Nana thinks she is shopping, sewing, gardening or cooking pretty much all of the time. That makes me happy, I love her and want her happy as long as she can be.
If you are everyday paying attention to your patient, then you are probably able to catch on to some things that are wrong or bothering them. For one instance, Nana wasn’t really in the mood to eat and she kept turning her head to the left side, she wasn’t able to explain to me what was wrong. She kept closing her eyes, so I got close to her face and asked her what was wrong, the only thing is that she would say is
“I’m not hungry, I don’t feel good today.”
As she said this, I was close enough to tell when she opened her eyes that she had something tiny and white in the inside corner of her eye. I got a tissue and wiped the white particle. When I did, the tissue lifted the particle and a long strand of lint. You know the feel of something being in your eye and then it being removed, Nana immediately started batting her eyes. I asked her if that felt better,
she said “Yes, thank you.”
That was what was bothering her. That piece of lint was the culprit. After that she was in a good mood and ate her lunch. Always pay attention and try so very hard to be patient. Their lack of words are what we have to listen to.
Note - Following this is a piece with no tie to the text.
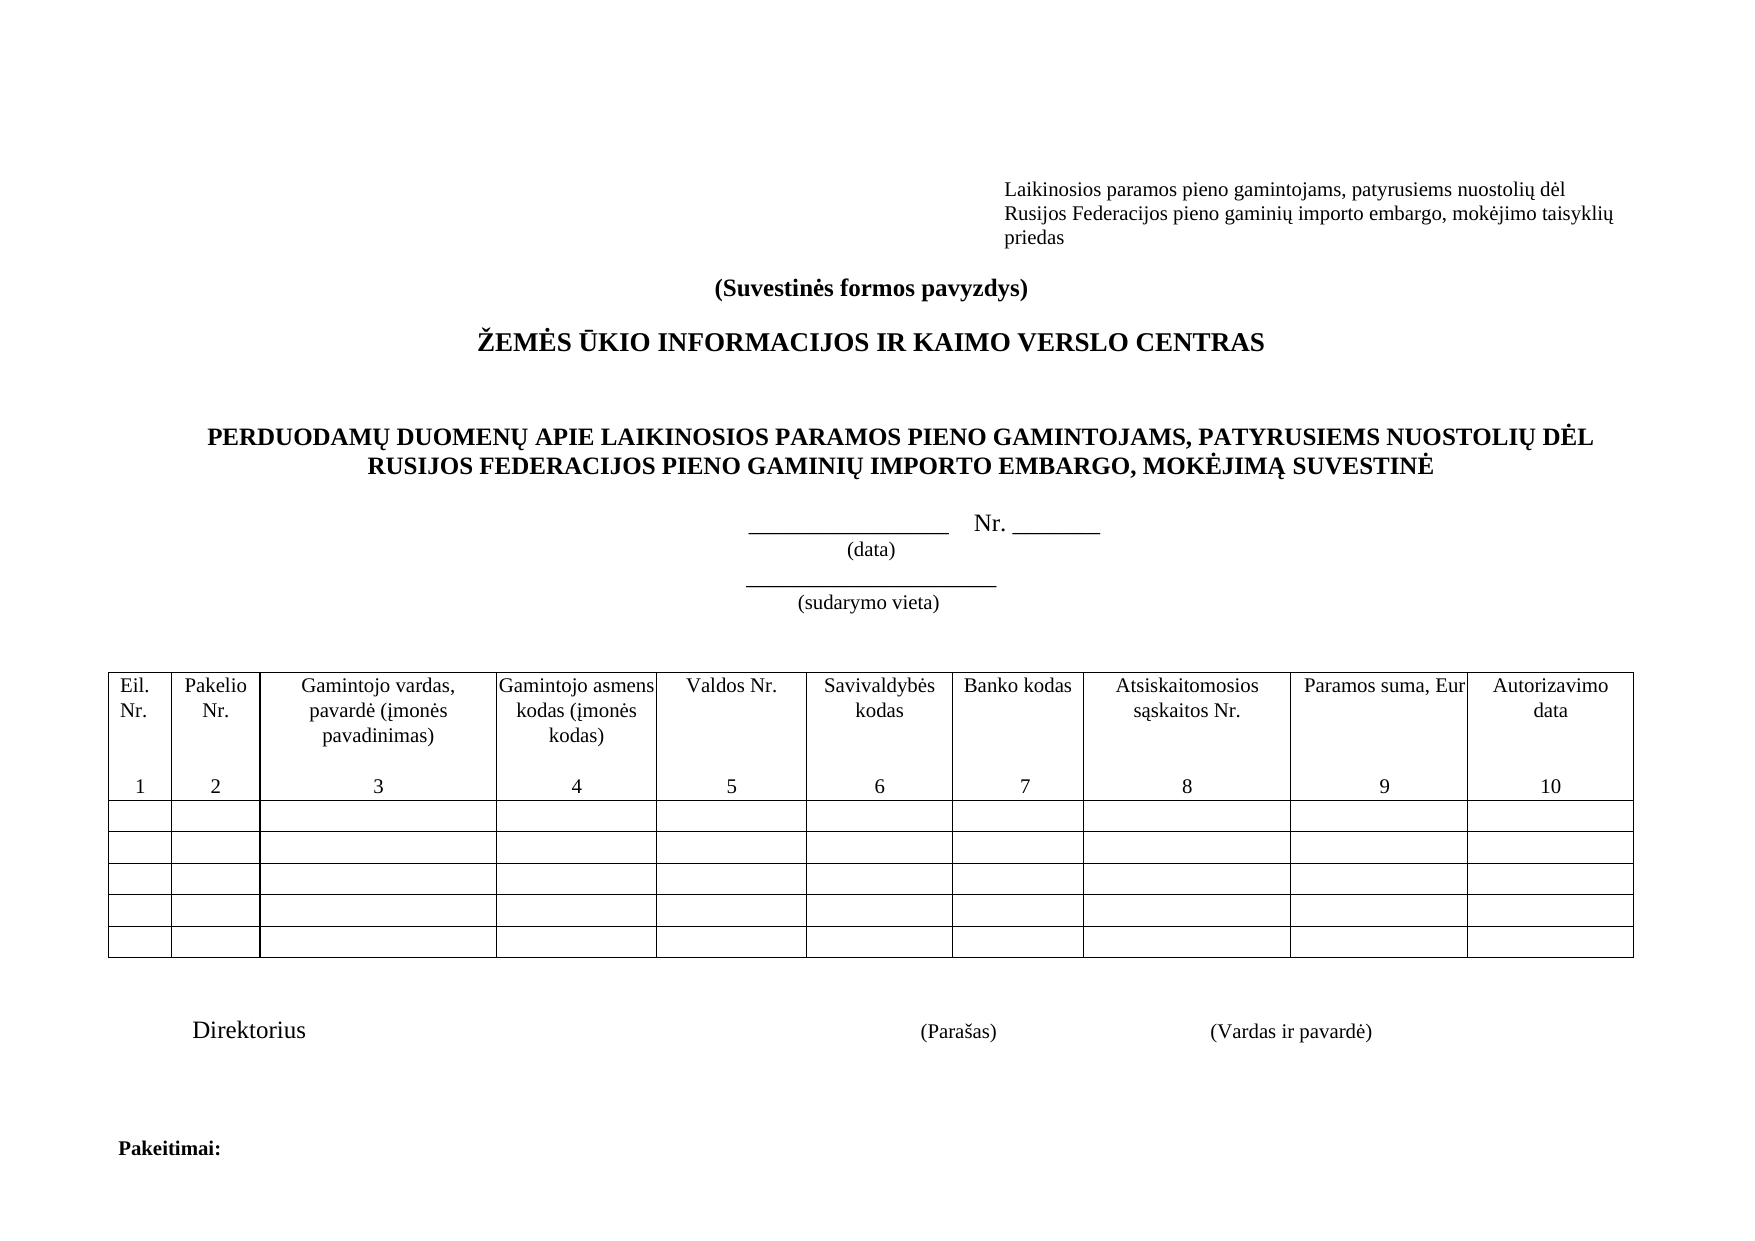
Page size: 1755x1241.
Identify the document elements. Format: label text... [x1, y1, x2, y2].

If there is a fever or irritability it could easily be a UTI, they can’t tell you that either. Please pay attention to them as if they are your child or parent, which very well could be.
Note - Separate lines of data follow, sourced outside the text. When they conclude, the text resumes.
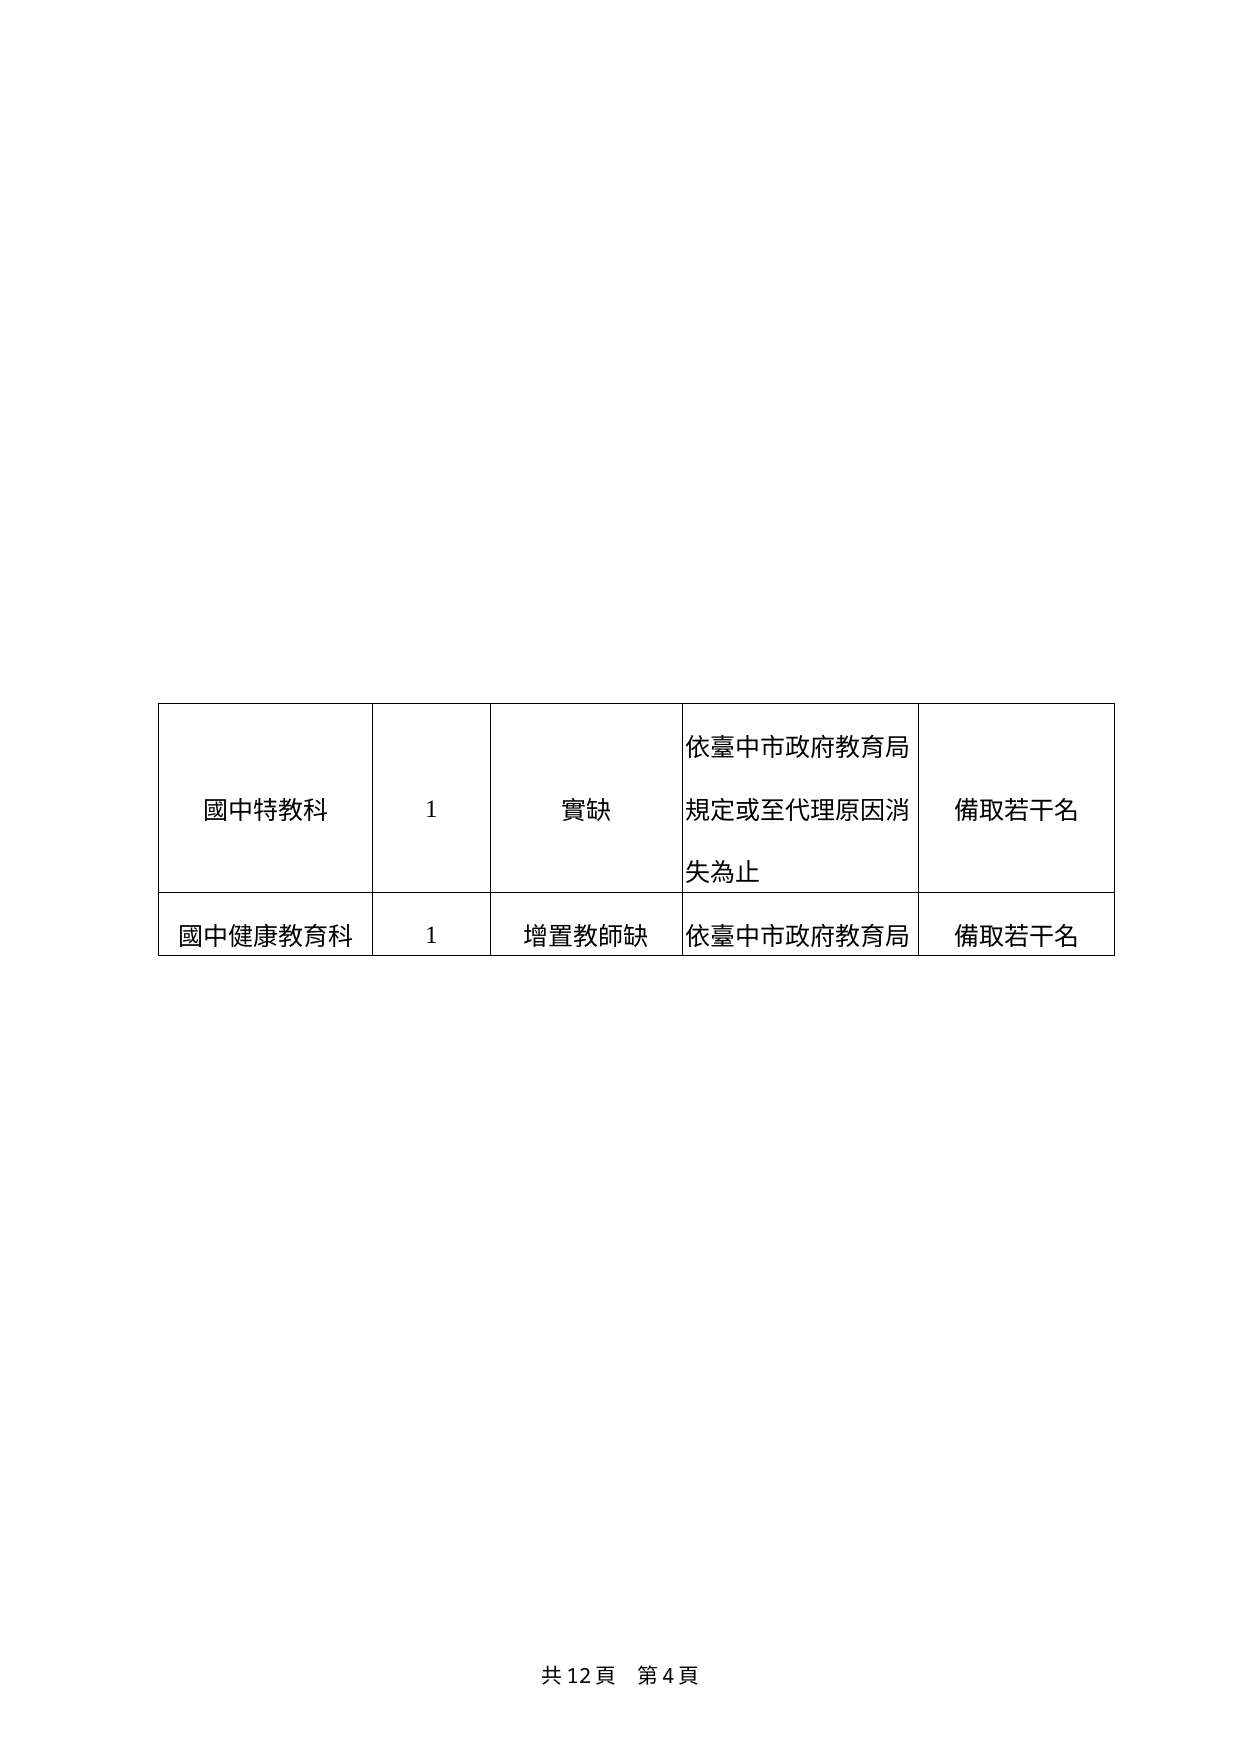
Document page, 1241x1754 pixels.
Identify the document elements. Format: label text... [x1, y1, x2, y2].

table_cell 依臺中市政府教育局 [683, 893, 918, 955]
table_cell 國中特教科 [159, 704, 372, 892]
table_cell 增置教師缺 [491, 893, 682, 955]
table_cell 國中健康教育科 [159, 893, 372, 955]
table_cell 備取若干名 [919, 893, 1114, 955]
table_cell 備取若干名 [919, 704, 1114, 892]
table_cell 1 [373, 704, 490, 892]
table_cell 1 [373, 893, 490, 955]
table_cell 依臺中市政府教育局規定或至代理原因消失為止 [683, 704, 918, 892]
table_cell 實缺 [491, 704, 682, 892]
Have a good time with the patient as long as that time is offered. Make them laugh when you can. We wad a napkin up and throw it at each other or sing, whatever you can find to try. They are worth it.
(Bedsores are pressure points where the patient is laying and their skin is touching the bed. Such as; the head, ears, shoulders & blades, sides, tailbone, waistline, hips, thighs, calves, ankles, heels, and tops of the feet. Poor nutrition can also add to the patients skin breakdown, make sure they have a proper healthy diet if possible. Protein and vitamins are crucial to their health.)